Les dommages causés par la friture ne dépendent pas de la réduction de la valeur nutritionnelle des aliments, mais de la production de substances nocives ainsi que de la quantité et de la qualité des graisses utilisées, sur lesquelles il est possible d’agir. Pour une friture experte, choisissez une huile riche en acides gras monoinsaturés comme l’huile d’olive, d’arachide ou de tournesol à haute teneur en acide oléique qui, si elle est filtrée après utilisation, peut être réutilisée jusqu’à cinq fois.
Ensuite, il faut utiliser 10 fois la quantité d’aliment à frire pour éviter de baisser la température lors de l’immersion de l’aliment, en la maintenant constante à 160°C pour éviter la formation d’acrylamide, une substance toxique.
Les casseroles
Pour cette raison, il est préférable d’utiliser non pas une poêle, mais une friteuse avec thermostat ; de plus, si les aliments à frire sont très froids, peut-être sortis du congélateur, l’eau qu’ils contiennent se sublime, c’est-à-dire qu’elle passe de liquide à gazeuse lorsqu’elle est immergée, ce qui empêche l’huile de pénétrer. Le choc thermique prend fin lorsque les aliments s’écoulent, il faut donc les tamponner immédiatement.

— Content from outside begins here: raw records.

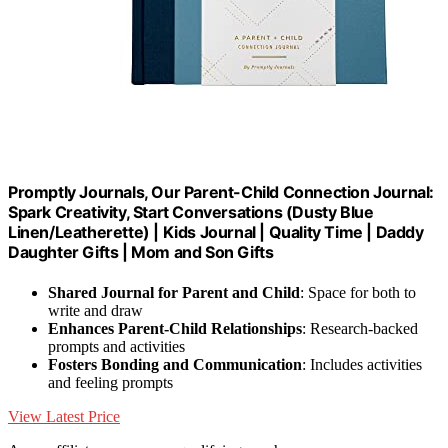
Promptly Journals, Our Parent-Child Connection Journal:
Spark Creativity, Start Conversations (Dusty Blue
Linen/Leatherette) | Kids Journal | Quality Time | Daddy
Daughter Gifts | Mom and Son Gifts
Shared Journal for Parent and Child
: Space for both to
write and draw
Enhances Parent-Child Relationships
: Research-backed
prompts and activities
Fosters Bonding and Communication
: Includes activities
and feeling prompts
View Latest Price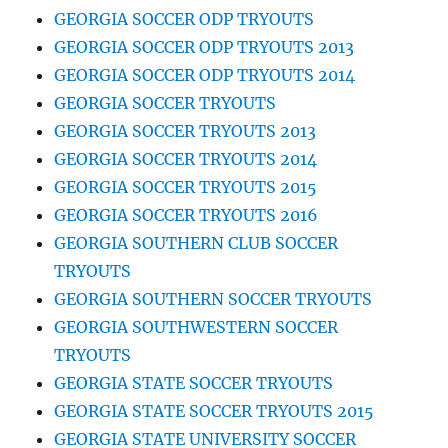
GEORGIA SOCCER ODP TRYOUTS
GEORGIA SOCCER ODP TRYOUTS 2013
GEORGIA SOCCER ODP TRYOUTS 2014
GEORGIA SOCCER TRYOUTS
GEORGIA SOCCER TRYOUTS 2013
GEORGIA SOCCER TRYOUTS 2014
GEORGIA SOCCER TRYOUTS 2015
GEORGIA SOCCER TRYOUTS 2016
GEORGIA SOUTHERN CLUB SOCCER
TRYOUTS
GEORGIA SOUTHERN SOCCER TRYOUTS
GEORGIA SOUTHWESTERN SOCCER
TRYOUTS
GEORGIA STATE SOCCER TRYOUTS
GEORGIA STATE SOCCER TRYOUTS 2015
GEORGIA STATE UNIVERSITY SOCCER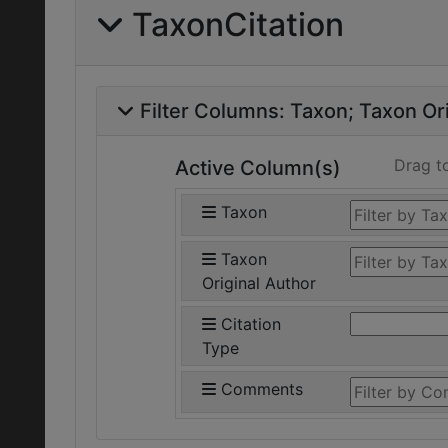
TaxonCitation
Filter Columns:
Taxon
Taxon Ori
Drag t
Active Column(s)
Taxon
Taxon
Original Author
Citation
Type
Comments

Une panure fine, par exemple avec de la farine de riz ou en enlevant l’excédent de chapelure, permet d’absorber moins d’huile : le poisson frit, surtout s’il est de petite taille, ne perd pas dans ces conditions les acides gras oméga-3. Ces nutriments, ainsi que d’autres, tels que les vitamines et les minéraux, sont importants. Étant donné qu’un « régime de longévité » devrait réduire l’apport calorique de 20 % en moyenne, pour maintenir ces deux besoins ensemble, la stratégie suggérée par la médecine culinaire est de choisir des méthodes de cuisson qui augmentent la biodisponibilité des micronutriments et contribuent en même temps à augmenter le goût des aliments, en économisant du sel et des graisses.
La cocotte minute et le micro-onde
La cuisson intelligente est une cuisson sous vide qui en l’absence d’oxygène et sans contact avec l’eau permet une cuisson à basse température.
La cocotte minute ? C’est idéal pour les légumineuses, car cela préserve leurs vitamines B.
Le micro-ondes est parfait pour cuire des légumes comme les haricots verts, les poivrons et les épinards tout en conservant leurs vitamines. Si vous aimez utiliser le four, c’est une bonne idée d’opter pour le mode cuisson qui réduit le temps, la dispersion des nutriments et l’utilisation de condiments car il conserve très bien les arômes et les jus des légumes, du poisson et de la viande.
Le grill
Cependant, il faut faire preuve de prudence avec le gril et les braises, car une chaleur excessive et une flamme directe peuvent conduire à la formation de substances cancérigènes : pour limiter les dommages, il est préférable d’utiliser des grilles en fonte ou en fer, en les gardant à bonne distance des braises, ne pas aromatiser avec du beurre mais utiliser de l’huile ou éventuellement des marinades à base de bière noire, de piment, de thym, de sauge, d’ail et de romarin, ingrédients riches en polyphénols qui ont une action conservatrice sur les aliments et réduisent la formation d’aromates polycycliques nocifs. les hydrocarbures.